If you’ve recently been through security at an airport, you were probably reminded of how many people are living with metal implants.
While many permanent metal implants are the result of joint replacement surgeries, medical hardware such as plates, screws, rods and pins are also used to help heal broken bones.
The purpose of these devices is to bring stability to the area and to aid in the healing process.
Originally, external fixation devices such as casts and splints were the best that medicine could offer for broken bones. However, technological advances now allow doctors to use internal fixation devices at the actual injury site.
Orthopedic surgeons are specially trained to recognize when these devices are needed, and which type of device should be used.
“Plates are mainly used to keep alignment, especially near joints,” explains Dr. Bharat Desai with Panorama Orthopedics & Spine Center in metro Denver. “If you have a fracture near the joint, you can’t put a rod down.”

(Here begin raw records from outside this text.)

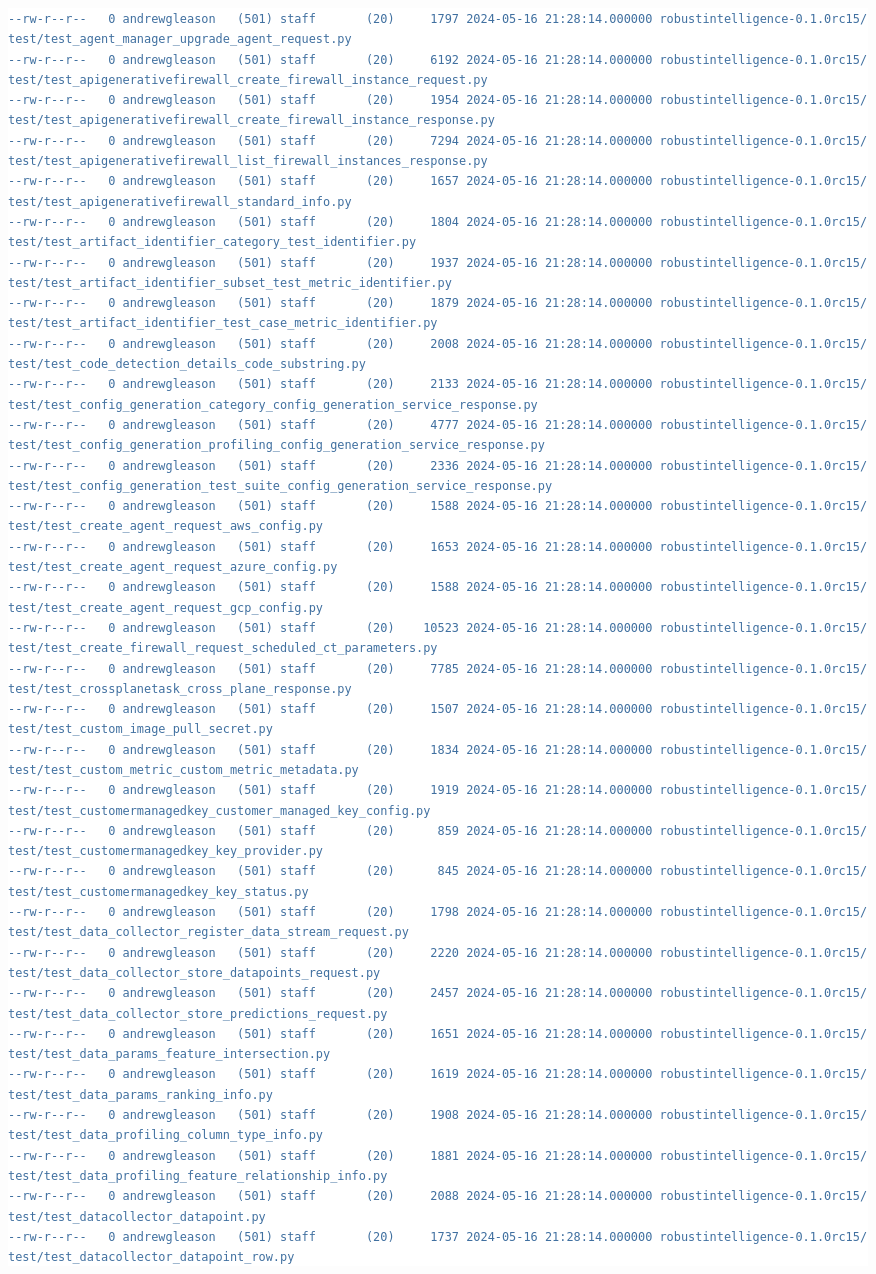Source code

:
 ```diff
--rw-r--r--   0 andrewgleason   (501) staff       (20)     1797 2024-05-16 21:28:14.000000 robustintelligence-0.1.0rc15/test/test_agent_manager_upgrade_agent_request.py
--rw-r--r--   0 andrewgleason   (501) staff       (20)     6192 2024-05-16 21:28:14.000000 robustintelligence-0.1.0rc15/test/test_apigenerativefirewall_create_firewall_instance_request.py
--rw-r--r--   0 andrewgleason   (501) staff       (20)     1954 2024-05-16 21:28:14.000000 robustintelligence-0.1.0rc15/test/test_apigenerativefirewall_create_firewall_instance_response.py
--rw-r--r--   0 andrewgleason   (501) staff       (20)     7294 2024-05-16 21:28:14.000000 robustintelligence-0.1.0rc15/test/test_apigenerativefirewall_list_firewall_instances_response.py
--rw-r--r--   0 andrewgleason   (501) staff       (20)     1657 2024-05-16 21:28:14.000000 robustintelligence-0.1.0rc15/test/test_apigenerativefirewall_standard_info.py
--rw-r--r--   0 andrewgleason   (501) staff       (20)     1804 2024-05-16 21:28:14.000000 robustintelligence-0.1.0rc15/test/test_artifact_identifier_category_test_identifier.py
--rw-r--r--   0 andrewgleason   (501) staff       (20)     1937 2024-05-16 21:28:14.000000 robustintelligence-0.1.0rc15/test/test_artifact_identifier_subset_test_metric_identifier.py
--rw-r--r--   0 andrewgleason   (501) staff       (20)     1879 2024-05-16 21:28:14.000000 robustintelligence-0.1.0rc15/test/test_artifact_identifier_test_case_metric_identifier.py
--rw-r--r--   0 andrewgleason   (501) staff       (20)     2008 2024-05-16 21:28:14.000000 robustintelligence-0.1.0rc15/test/test_code_detection_details_code_substring.py
--rw-r--r--   0 andrewgleason   (501) staff       (20)     2133 2024-05-16 21:28:14.000000 robustintelligence-0.1.0rc15/test/test_config_generation_category_config_generation_service_response.py
--rw-r--r--   0 andrewgleason   (501) staff       (20)     4777 2024-05-16 21:28:14.000000 robustintelligence-0.1.0rc15/test/test_config_generation_profiling_config_generation_service_response.py
--rw-r--r--   0 andrewgleason   (501) staff       (20)     2336 2024-05-16 21:28:14.000000 robustintelligence-0.1.0rc15/test/test_config_generation_test_suite_config_generation_service_response.py
--rw-r--r--   0 andrewgleason   (501) staff       (20)     1588 2024-05-16 21:28:14.000000 robustintelligence-0.1.0rc15/test/test_create_agent_request_aws_config.py
--rw-r--r--   0 andrewgleason   (501) staff       (20)     1653 2024-05-16 21:28:14.000000 robustintelligence-0.1.0rc15/test/test_create_agent_request_azure_config.py
--rw-r--r--   0 andrewgleason   (501) staff       (20)     1588 2024-05-16 21:28:14.000000 robustintelligence-0.1.0rc15/test/test_create_agent_request_gcp_config.py
--rw-r--r--   0 andrewgleason   (501) staff       (20)    10523 2024-05-16 21:28:14.000000 robustintelligence-0.1.0rc15/test/test_create_firewall_request_scheduled_ct_parameters.py
--rw-r--r--   0 andrewgleason   (501) staff       (20)     7785 2024-05-16 21:28:14.000000 robustintelligence-0.1.0rc15/test/test_crossplanetask_cross_plane_response.py
--rw-r--r--   0 andrewgleason   (501) staff       (20)     1507 2024-05-16 21:28:14.000000 robustintelligence-0.1.0rc15/test/test_custom_image_pull_secret.py
--rw-r--r--   0 andrewgleason   (501) staff       (20)     1834 2024-05-16 21:28:14.000000 robustintelligence-0.1.0rc15/test/test_custom_metric_custom_metric_metadata.py
--rw-r--r--   0 andrewgleason   (501) staff       (20)     1919 2024-05-16 21:28:14.000000 robustintelligence-0.1.0rc15/test/test_customermanagedkey_customer_managed_key_config.py
--rw-r--r--   0 andrewgleason   (501) staff       (20)      859 2024-05-16 21:28:14.000000 robustintelligence-0.1.0rc15/test/test_customermanagedkey_key_provider.py
--rw-r--r--   0 andrewgleason   (501) staff       (20)      845 2024-05-16 21:28:14.000000 robustintelligence-0.1.0rc15/test/test_customermanagedkey_key_status.py
--rw-r--r--   0 andrewgleason   (501) staff       (20)     1798 2024-05-16 21:28:14.000000 robustintelligence-0.1.0rc15/test/test_data_collector_register_data_stream_request.py
--rw-r--r--   0 andrewgleason   (501) staff       (20)     2220 2024-05-16 21:28:14.000000 robustintelligence-0.1.0rc15/test/test_data_collector_store_datapoints_request.py
--rw-r--r--   0 andrewgleason   (501) staff       (20)     2457 2024-05-16 21:28:14.000000 robustintelligence-0.1.0rc15/test/test_data_collector_store_predictions_request.py
--rw-r--r--   0 andrewgleason   (501) staff       (20)     1651 2024-05-16 21:28:14.000000 robustintelligence-0.1.0rc15/test/test_data_params_feature_intersection.py
--rw-r--r--   0 andrewgleason   (501) staff       (20)     1619 2024-05-16 21:28:14.000000 robustintelligence-0.1.0rc15/test/test_data_params_ranking_info.py
--rw-r--r--   0 andrewgleason   (501) staff       (20)     1908 2024-05-16 21:28:14.000000 robustintelligence-0.1.0rc15/test/test_data_profiling_column_type_info.py
--rw-r--r--   0 andrewgleason   (501) staff       (20)     1881 2024-05-16 21:28:14.000000 robustintelligence-0.1.0rc15/test/test_data_profiling_feature_relationship_info.py
--rw-r--r--   0 andrewgleason   (501) staff       (20)     2088 2024-05-16 21:28:14.000000 robustintelligence-0.1.0rc15/test/test_datacollector_datapoint.py
--rw-r--r--   0 andrewgleason   (501) staff       (20)     1737 2024-05-16 21:28:14.000000 robustintelligence-0.1.0rc15/test/test_datacollector_datapoint_row.py
```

Dr. Desai said that understanding the biological impact of internal fixation devices is important to being able to use them correctly.
A bone with a good blood supply is able to heal itself, but the way that it heals is determined by how much movement is taking place, or how much strain there is on the break. For some injuries, a certain amount of strain is actually good because healing to solid bone may not be the desired result.
“What the body looks at is how much motion is there,” Dr. Desai explains. “What plates and screws do, is the surgeon is convincing the bone to heal straight to bone, do callus, or form fibrous tissue. The surgical procedure is convincing it to do it one way.”
As Dr. Desai describes it, it is science working together with biology.